Engoli litros e litros de ciúme azedo a seco.
Eu não queria, mas eu a deixei ir.
Levei um longo instante para me recompor, pois assistir à partida de quem se ama é incrivelmente doloroso, agora sei como Cosima se sente. Então, após alguns minutos, resolvi pagar uma visita que eu devia em muitas prestações.
O corredor encontra-se em escuridão parcial, e a menina dentro de um enorme aquário estava perdida em devaneios sobre a cama.
Ela não se levantou ao me ver, ficou deitada só esperando a quebra de meu gelo.
"Me perdoe, princesa. Deveria ter vindo aqui antes." Charlotte estava banhada e vestida com seu pijama rosa de bolinhas vermelhas.
"Pensei que não gostasse mais de mim." Confessou em um suspiro carente.
"Jamais! Eu só estava triste, muito triste." Clarifiquei ao sentar-me na cama.
"Cosima também estava triste, muitas vezes ela chorou enquanto me fazia dormir." Eu merecia a angustia sufocando meus ossos.
"Eu sei, sinto muito por tudo o quê causei." Expliquei em palavras vazias um sentimento assustadoramente real.
"Espero que você esteja melhor." Tocou em meu rosto delicadamente, "Senti sua falta."
Meu coração derreteu feito chocolate em banho-Maria.
Envolvi Charlotte em meus braços na promessa de nunca mais magoa-la.
"Fiz uma nova amiga." Soltou-se para revelar a notícia, "Ela também é amiga de Cosima."

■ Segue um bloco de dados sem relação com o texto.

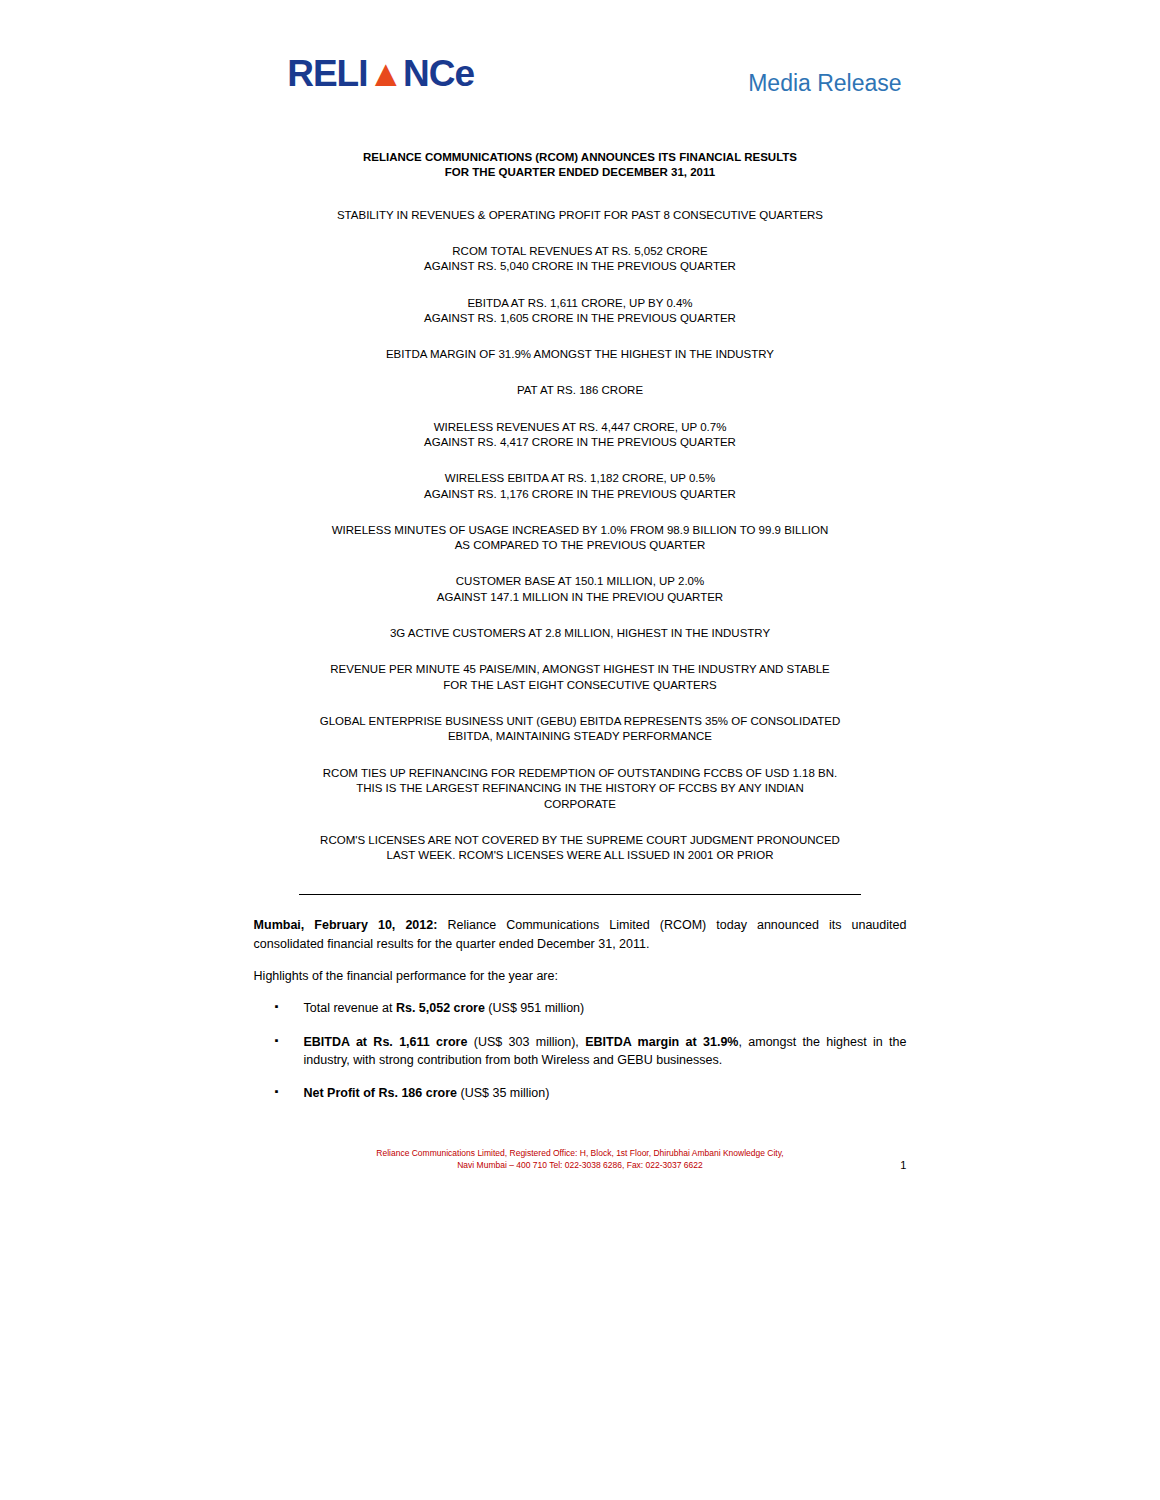RELI▲NCe
Media Release
RELIANCE COMMUNICATIONS (RCOM) ANNOUNCES ITS FINANCIAL RESULTS
FOR THE QUARTER ENDED DECEMBER 31, 2011
STABILITY IN REVENUES & OPERATING PROFIT FOR PAST 8 CONSECUTIVE QUARTERS
RCOM TOTAL REVENUES AT RS. 5,052 CRORE
AGAINST RS. 5,040 CRORE IN THE PREVIOUS QUARTER
EBITDA AT RS. 1,611 CRORE, UP BY 0.4%
AGAINST RS. 1,605 CRORE IN THE PREVIOUS QUARTER
EBITDA MARGIN OF 31.9% AMONGST THE HIGHEST IN THE INDUSTRY
PAT AT RS. 186 CRORE
WIRELESS REVENUES AT RS. 4,447 CRORE, UP 0.7%
AGAINST RS. 4,417 CRORE IN THE PREVIOUS QUARTER
WIRELESS EBITDA AT RS. 1,182 CRORE, UP 0.5%
AGAINST RS. 1,176 CRORE IN THE PREVIOUS QUARTER
WIRELESS MINUTES OF USAGE INCREASED BY 1.0% FROM 98.9 BILLION TO 99.9 BILLION
AS COMPARED TO THE PREVIOUS QUARTER
CUSTOMER BASE AT 150.1 MILLION, UP 2.0%
AGAINST 147.1 MILLION IN THE PREVIOU QUARTER
3G ACTIVE CUSTOMERS AT 2.8 MILLION, HIGHEST IN THE INDUSTRY
REVENUE PER MINUTE 45 PAISE/MIN, AMONGST HIGHEST IN THE INDUSTRY AND STABLE
FOR THE LAST EIGHT CONSECUTIVE QUARTERS
GLOBAL ENTERPRISE BUSINESS UNIT (GEBU) EBITDA REPRESENTS 35% OF CONSOLIDATED
EBITDA, MAINTAINING STEADY PERFORMANCE
RCOM TIES UP REFINANCING FOR REDEMPTION OF OUTSTANDING FCCBS OF USD 1.18 BN.
THIS IS THE LARGEST REFINANCING IN THE HISTORY OF FCCBS BY ANY INDIAN
CORPORATE
RCOM'S LICENSES ARE NOT COVERED BY THE SUPREME COURT JUDGMENT PRONOUNCED
LAST WEEK. RCOM'S LICENSES WERE ALL ISSUED IN 2001 OR PRIOR
Mumbai, February 10, 2012: Reliance Communications Limited (RCOM) today announced its unaudited consolidated financial results for the quarter ended December 31, 2011.
Highlights of the financial performance for the year are:
Total revenue at Rs. 5,052 crore (US$ 951 million)
EBITDA at Rs. 1,611 crore (US$ 303 million), EBITDA margin at 31.9%, amongst the highest in the industry, with strong contribution from both Wireless and GEBU businesses.
Net Profit of Rs. 186 crore (US$ 35 million)
Reliance Communications Limited, Registered Office: H, Block, 1st Floor, Dhirubhai Ambani Knowledge City,
Navi Mumbai – 400 710 Tel: 022-3038 6286, Fax: 022-3037 6622
1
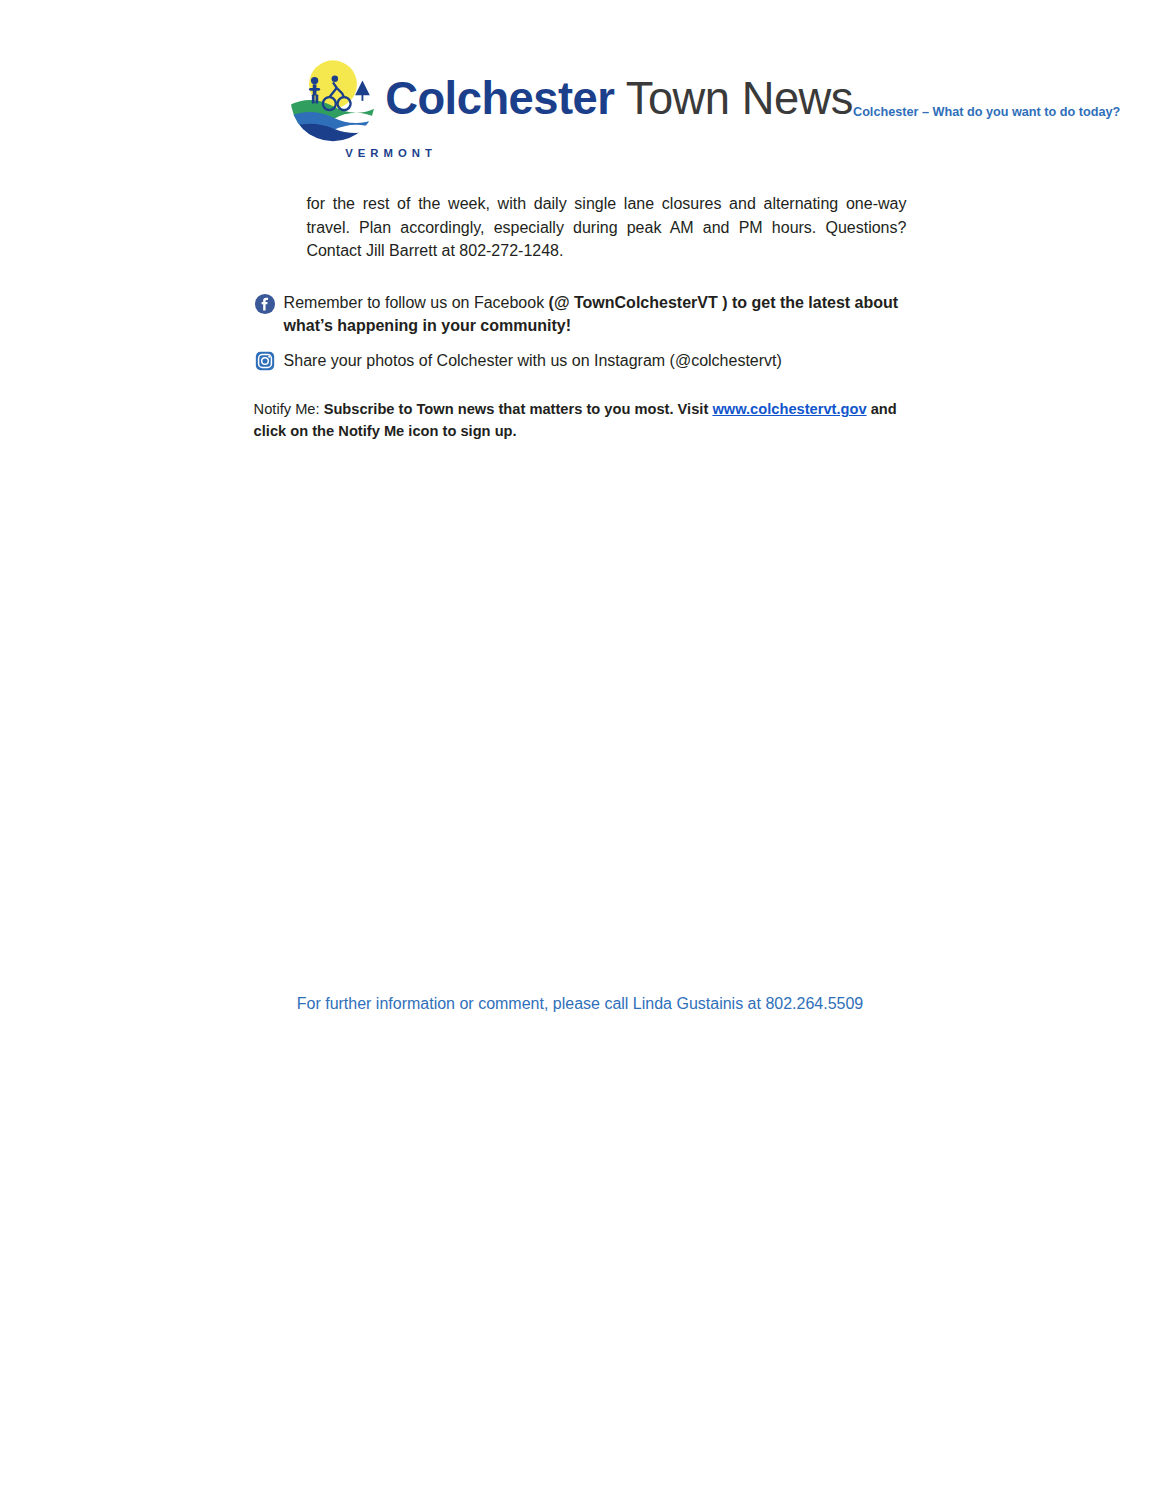Colchester Town News
VERMONT
Colchester – What do you want to do today?
for the rest of the week, with daily single lane closures and alternating one-way travel. Plan accordingly, especially during peak AM and PM hours. Questions? Contact Jill Barrett at 802-272-1248.
Remember to follow us on Facebook (@ TownColchesterVT ) to get the latest about what’s happening in your community!
Share your photos of Colchester with us on Instagram (@colchestervt)
Notify Me: Subscribe to Town news that matters to you most. Visit www.colchestervt.gov and click on the Notify Me icon to sign up.
For further information or comment, please call Linda Gustainis at 802.264.5509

O quê? Dra. Niehaus levou a Morena para conhecer Charlotte?
Meu sangue fervia em fogo assassino.
"E você gostou dela?" Questionei engasgando na raiva.
"Sim, mas gosto mais de você." A menina trouxe-me paz e alivio, porém, era difícil não pensar na nova amante de minha amada.
Odeio a forma com a qual o egocentrismo e egoísmo tomam conta de meu ser. Aquela noite passei ao lado de Pallo, mas ainda sentia a dor em saber que Cosima estava com outra mulher.
****
O final semana passou por mim como água passa por riacho inclinado. Foi rápido, foi intenso e ainda continuo a pensar em como tudo muda sem querer.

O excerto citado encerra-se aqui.